= David Moore (restaurateur) =

British restaurateur, born 1964

David Moore (born 4 August 1964) is a restaurateur based in the United Kingdom.

==Biography==
Moore was born in County Monaghan, Ireland. He is the owner of Michelin starred restaurant Pied à Terre, situated on London's Charlotte Street in Fitzrovia.

After achieving his Higher National Diploma in Hotel, Catering and Institutional Management (HCIMA), Moore worked in the highly regarded The Box Tree, Ilkley in 1985 when the restaurant was of two Michelin Star status. In 1986, he took a position in Le Manoir aux Quat' Saisons, Great Milton, Oxon working alongside world-renowned chef Raymond Blanc. Moore also worked for a stint in Le Louis XV restaurant in Monte Carlo's Hotel de Paris.
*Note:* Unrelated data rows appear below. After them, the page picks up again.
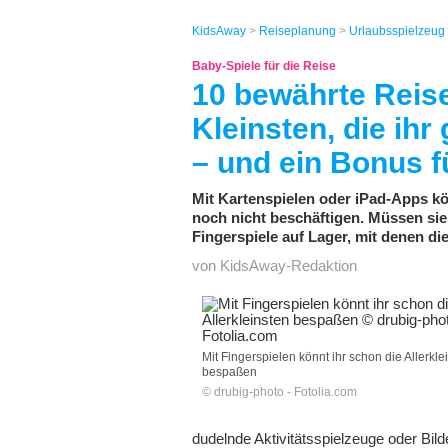
KidsAway
>
Reiseplanung
>
Urlaubsspielzeug
Baby-Spiele für die Reise
10 bewährte Reise
Kleinsten, die ihr
– und ein Bonus f
Mit Kartenspielen oder iPad-Apps k
noch nicht beschäftigen. Müssen sie au
Fingerspiele auf Lager, mit denen di
von KidsAway-Redaktion
Mit Fingerspielen könnt ihr schon die Allerkle
bespaßen
© drubig-photo - Fotolia.com
dudelnde Aktivitätsspielzeuge oder B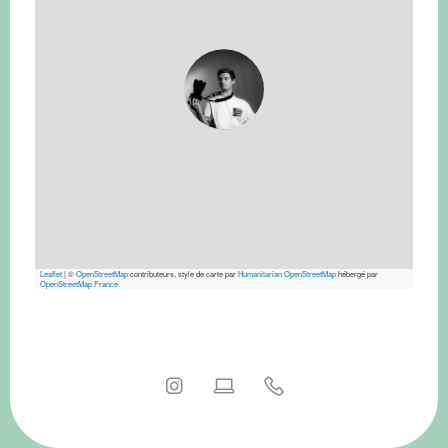
Leaflet
|
©
OpenStreetMap
contributeurs, style de carte par
Humanitarian OpenStreetMap
hébergé par
OpenStreetMap France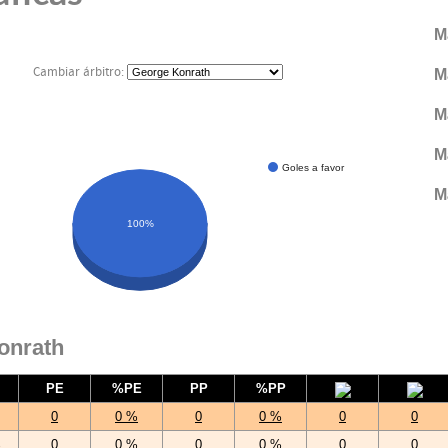
M
Cambiar árbitro:
M
M
M
Goles a favor
M
100%
onrath
PE
%PE
PP
%PP
0
0 %
0
0 %
0
0
%
0
0 %
0
0 %
0
0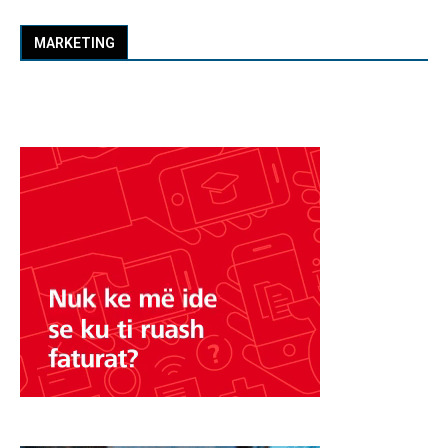
MARKETING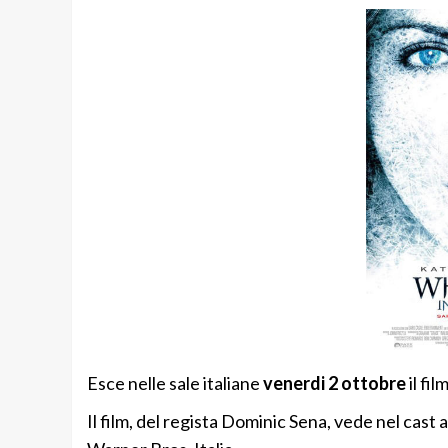
Esce nelle sale italiane
venerdi 2 ottobre
il fi
Il film, del regista Dominic Sena, vede nel cast 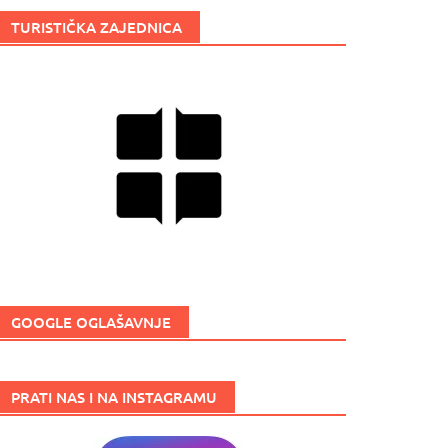
TURISTIČKA ZAJEDNICA
GOOGLE OGLAŠAVNJE
PRATI NAS I NA INSTAGRAMU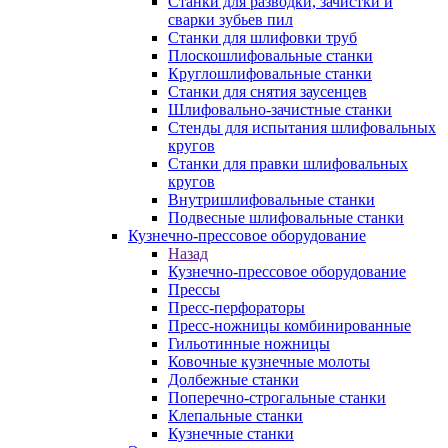
Станки для разводки, зачистки и
сварки зубьев пил
Станки для шлифовки труб
Плоскошлифовальные станки
Круглошлифовальные станки
Станки для снятия заусенцев
Шлифовально-зачистные станки
Стенды для испытания шлифовальных
кругов
Станки для правки шлифовальных
кругов
Внутришлифовальные станки
Подвесные шлифовальные станки
Кузнечно-прессовое оборудование
Назад
Кузнечно-прессовое оборудование
Прессы
Пресс-перфораторы
Пресс-ножницы комбинированные
Гильотинные ножницы
Ковочные кузнечные молоты
Долбежные станки
Поперечно-строгальные станки
Клепальные станки
Кузнечные станки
In 1991, Moore opened his first French fine-dining restaurant, Pied à Terre on Charlotte Street in London's West End. Pied à Terre was an instant success, gaining Michelin star status just thirteen months after opening, and a second Michelin star in January 1996.

In November 2004, a fire forced the closure of the restaurant for most of 2005 but Moore insisted it was rebuilt, redecorated and resurrected back to life to re-open on 26 September 2005.

With Moore as owner, Pied à Terre has achieved many more awards including: Four Red Rosettes AA, 8/10 in the Good Food Guide, 29/30 in the Zagat ‘Readers Choice’ and Best Restaurant in the World 2007 as voted in the Top 50 Restaurant Magazine. Pied à Terre's wine list has received multiple award, but moist recently joint N

In October 2013 Moore opened his first pop-restaurant, Pieds Nus. In the short time it was open, it received rave reviews from The Telegraph, Hello Magazine, The Evening Standard and many more.

David Moore is also founding partner of the London Cocktail Club, which has gone on to open multiple bars across the UK. He is a trustee of Cockpit Arts.

David Moore has made several TV appearances including BBC MasterChef: The Professionals and BBC Out of the Frying Pan, both of which aired in summer 2010. He was an inspector on BBC The Restaurant, series 2 and 3, alongside his former mentor Raymond Blanc and fellow inspector Sarah Willingham.